The journals have exactly the wrong policies. Instead, replications of previously unreplicated studies should have higher than usual priority and failures to replicate should almost never be sent to the authors of the original study. Instead, they should be sent for review to researchers with no conflict of interest.
It is quite reasonable for laypeople and experts alike to be skeptical of one or two reports, no matter how "scientific" they are, and no matter how prestigious is the journal in which they are reported. Typically, a single demonstration of almost anything—a baseball player getting a hit, a broker recommmending a good stock, a restaurant providing a mediocre appetizer—is not taken as strong evidence for any conclusion (in these examples, that the player is a great hitter, the broker will make you tons of money, or the restaurant is awful) in almost any other walk of life. Scientific "results" should be treated identically—not believed, or believed very tentatively, pending consistent demonstrations that such results actually hold up.

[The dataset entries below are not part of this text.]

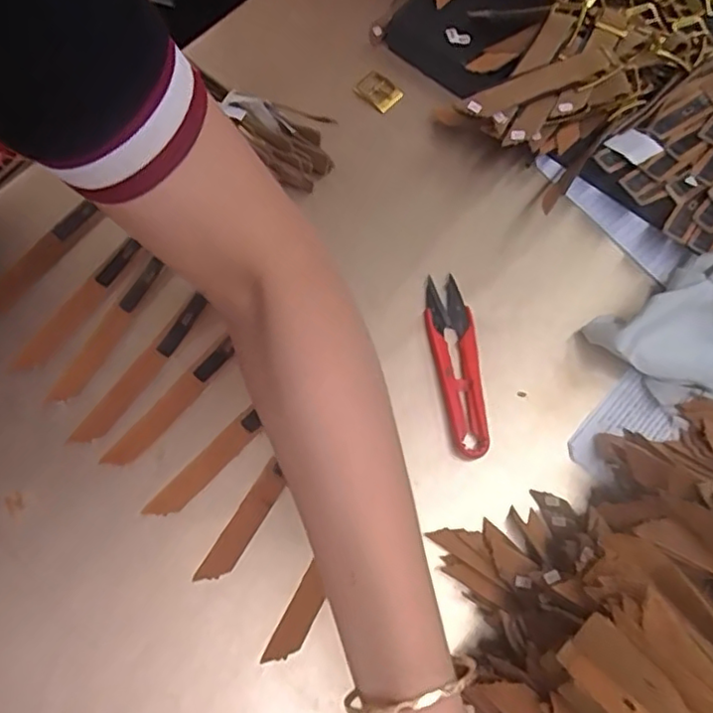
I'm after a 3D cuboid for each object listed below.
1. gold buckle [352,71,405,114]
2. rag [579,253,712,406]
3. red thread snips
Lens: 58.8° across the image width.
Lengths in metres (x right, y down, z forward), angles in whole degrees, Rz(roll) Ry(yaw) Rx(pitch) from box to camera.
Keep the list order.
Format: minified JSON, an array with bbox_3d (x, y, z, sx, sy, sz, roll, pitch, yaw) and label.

I would go further: No one should ever take seriously the conclusions reached in ANY study (including mine!) unless and until they have been replicated, preferably more than once, by someone other than the original researchers, their collaborators, or current or former students.
Bartlett, T. (2012). Is psychology about to come undone? Chronicle of Higher Education. Retrieved on 8/7/12 from: http://chronicle.com/blogs/percolator/is-psychology-about-to-come-undone/29045
Ioannidis, J. P. A. (2005). Why most published research findings are false. PLOS Medicine, 2, 696-701.
John, L.K., Loewenstein, G., Prelec, D. (In press). Measuring the prevalence of questionable research practices with incentives for truth-telling. Psychological Science.
Jussim, L. (2012). Social perception and social reality: Why accuracy dominates bias and self-fulfilling prophecy. NY: Oxford University Press. (Abstracts, first chapter, and excerpts available at: http://www.rci.rutgers.edu/~jussim/)
Simmons, J.P., Nelson, L.D., & Simonsohn, U. (2011). False-positive psychology: Undisclosed flexibility in data collection and analysis allows presenting anything as significant. Psychological Science, 22, 1359-1366.